When I started my third company, Fingerpaint, in 2008, I knew I wanted it to be different from my previous endeavors. Having spent a good portion of my career in the marketing and advertising world, I became accustomed to hearing about flippant layoffs, grueling hours, and making business decisions almost exclusively around the almighty profit and loss statement. These practices all center on the financial performance of a company, and while vital to its success and longevity, I wanted to take a different approach when it came to how I treated my employees.
At Fingerpaint, we like to say we put our people first. And we don’t just say it, we live it. Fingerpaint covers 100 percent of healthcare premiums for employees and their dependents, offers a one-month paid sabbatical for employees after every five years of employment, provides flexible vacation, sick, and personal time, contributes generously to 401k accounts and vests those investments immediately, and assists employees with student debt by contributing to loans monthly. We’ve also partnered with companies like Arianna Huffington’s Thrive Global to help employees achieve better mental and physical wellness, and in 2020, we launched a training program to keep our people up-to-date on the latest skills and trends in our business.

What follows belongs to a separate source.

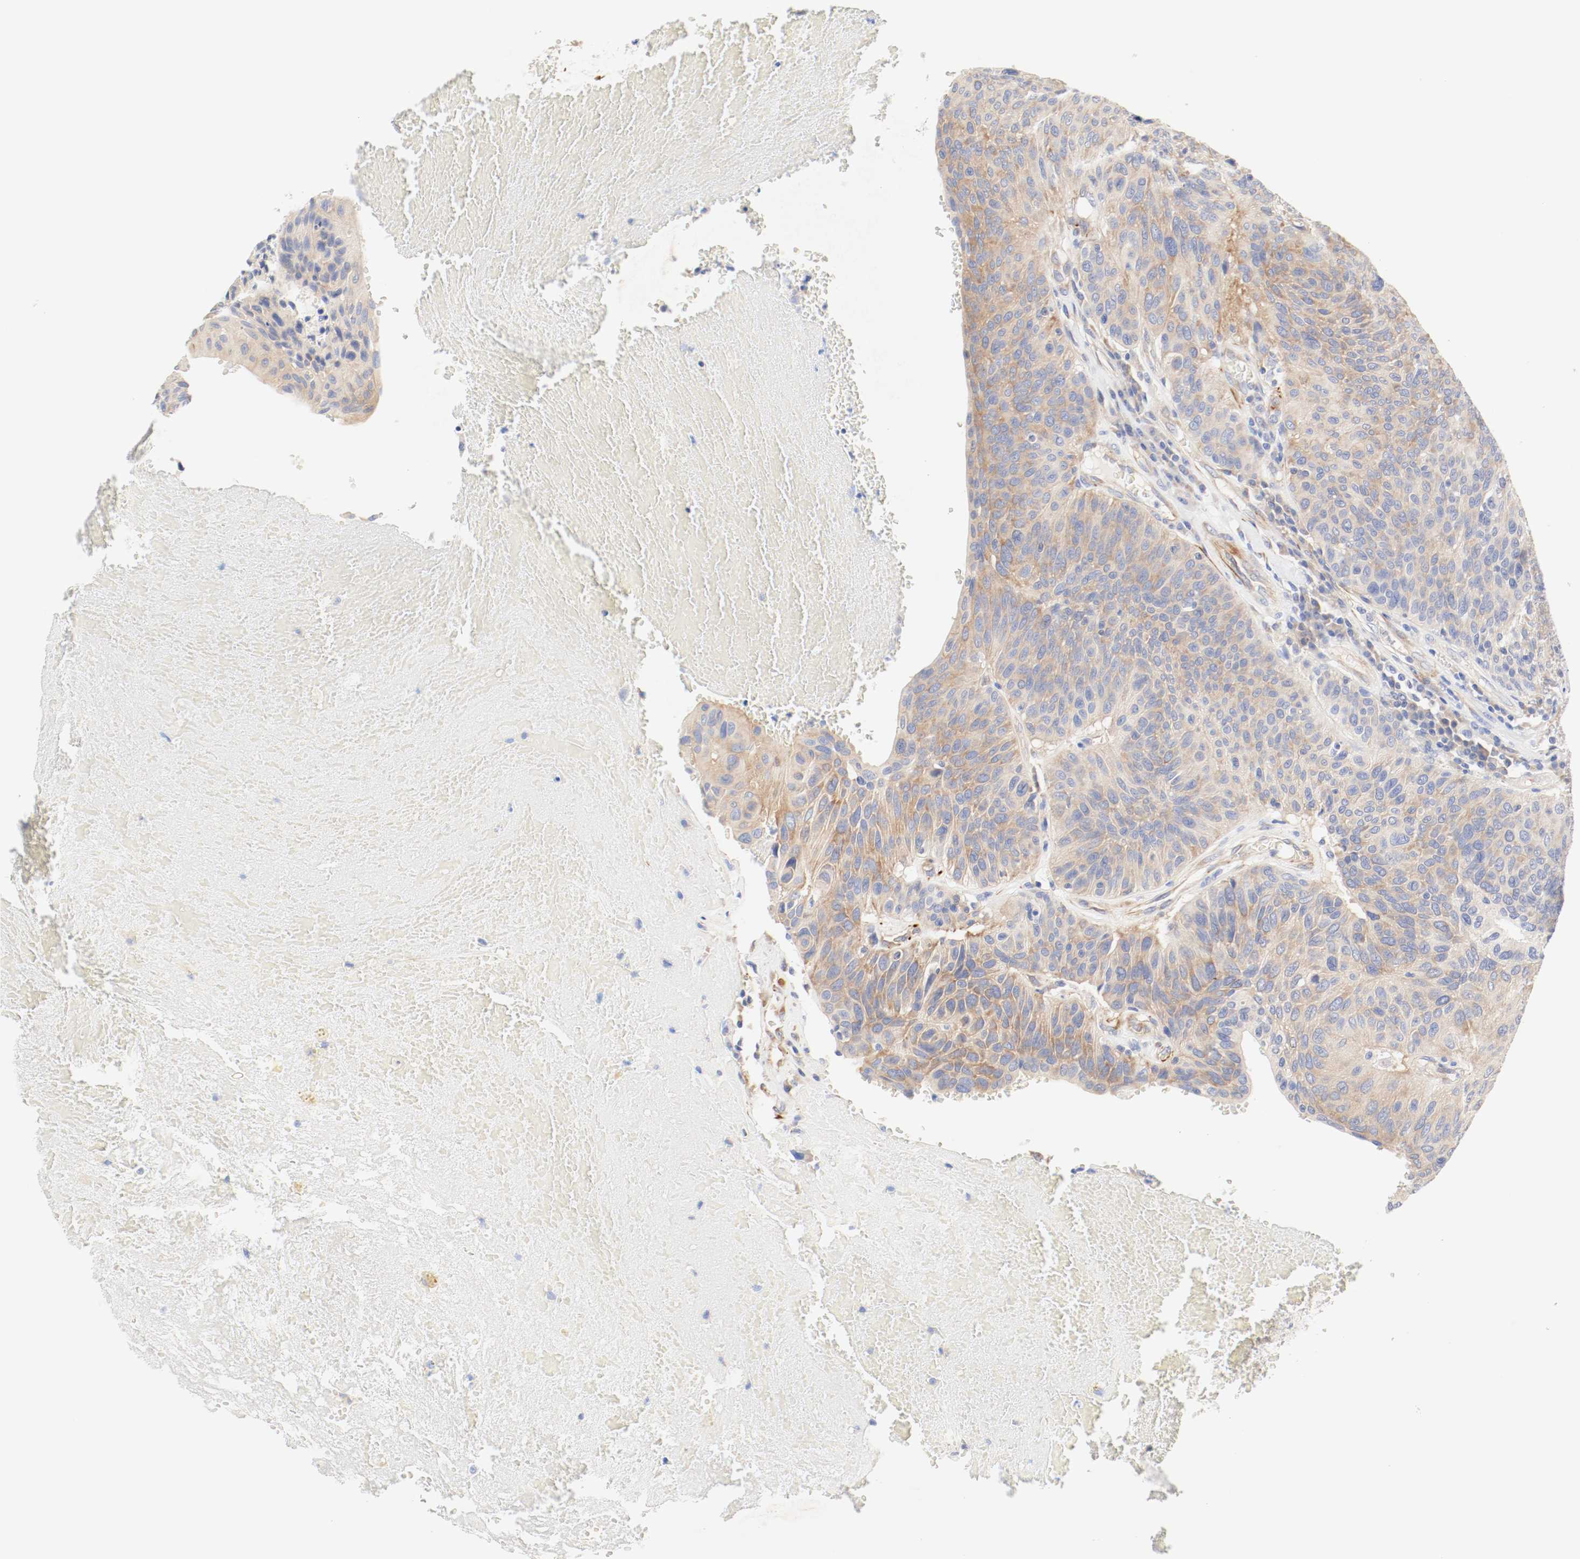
{"staining": {"intensity": "moderate", "quantity": ">75%", "location": "cytoplasmic/membranous"}, "tissue": "urothelial cancer", "cell_type": "Tumor cells", "image_type": "cancer", "snomed": [{"axis": "morphology", "description": "Urothelial carcinoma, High grade"}, {"axis": "topography", "description": "Urinary bladder"}], "caption": "There is medium levels of moderate cytoplasmic/membranous staining in tumor cells of urothelial cancer, as demonstrated by immunohistochemical staining (brown color).", "gene": "GIT1", "patient": {"sex": "male", "age": 66}}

While many in our industry might think it’s unwise or impossible to invest so heavily in employees, it’s a very purposeful approach to running a company. There are a few reasons for this.
First and foremost, it’s the right thing to do. People deserve to work for a company that respects them and recognizes that they have commitments and responsibilities other than their work. I believe that employees have enough to worry about outside of the office, so I want to ease those concerns I have control over (e.g., the hefty costs of healthcare) when possible. If I’m able to help an employee chip away at student loans faster or give a hard worker a break to recharge, I’m going to choose to do that every time.
Empathy and respect for employees will also create a better company culture. By showing employees through your investment in them that you care about them — not just as workers, but as people — you’ll foster a work environment that inspires them to give it their all, day in and day out. Unfortunately, in a client service business, we can have crazy deadlines and long hours. But I hope that my employees know that even though things can be stressful when they have a chance to sneak out early for a baseball game or dance recital, I want them to take it. And I’ll always keep an eye out for additional ways we can invest in them to thank them for their dedication to the company.
Finally, talent attraction and retention, something every company struggles with, is made just a little bit easier by investing in employees. People want to work for companies that are renowned for treating their staff well. Having this reputation will attract more people, increasing the competition for open roles. You’ll then be able to choose the candidates who you believe will not only do the best work for your company but who will also be loyal and maintain the positive, respectful culture you’ve built. It also doesn’t hurt that offering a competitive benefits package will cause people to think twice before jumping ship to move on to other opportunities.
I believe that although a company’s financial performance is crucial to its success, minimizing costs and maximizing profit margins are not the be-all and end-all in business. By cutting corners and offering bare-bones benefit packages, you might think you’re saving money. However, those benefits are really important to employees, who might be more likely to leave if you don’t treat them properly. Ultimately, this may cost your business more in expenses associated with frequent recruiting and onboarding. By spending money where it matters — on your people — you’ll actually save in the long run while keeping employees who do their best work, maintain your company culture, and stick around for the long haul.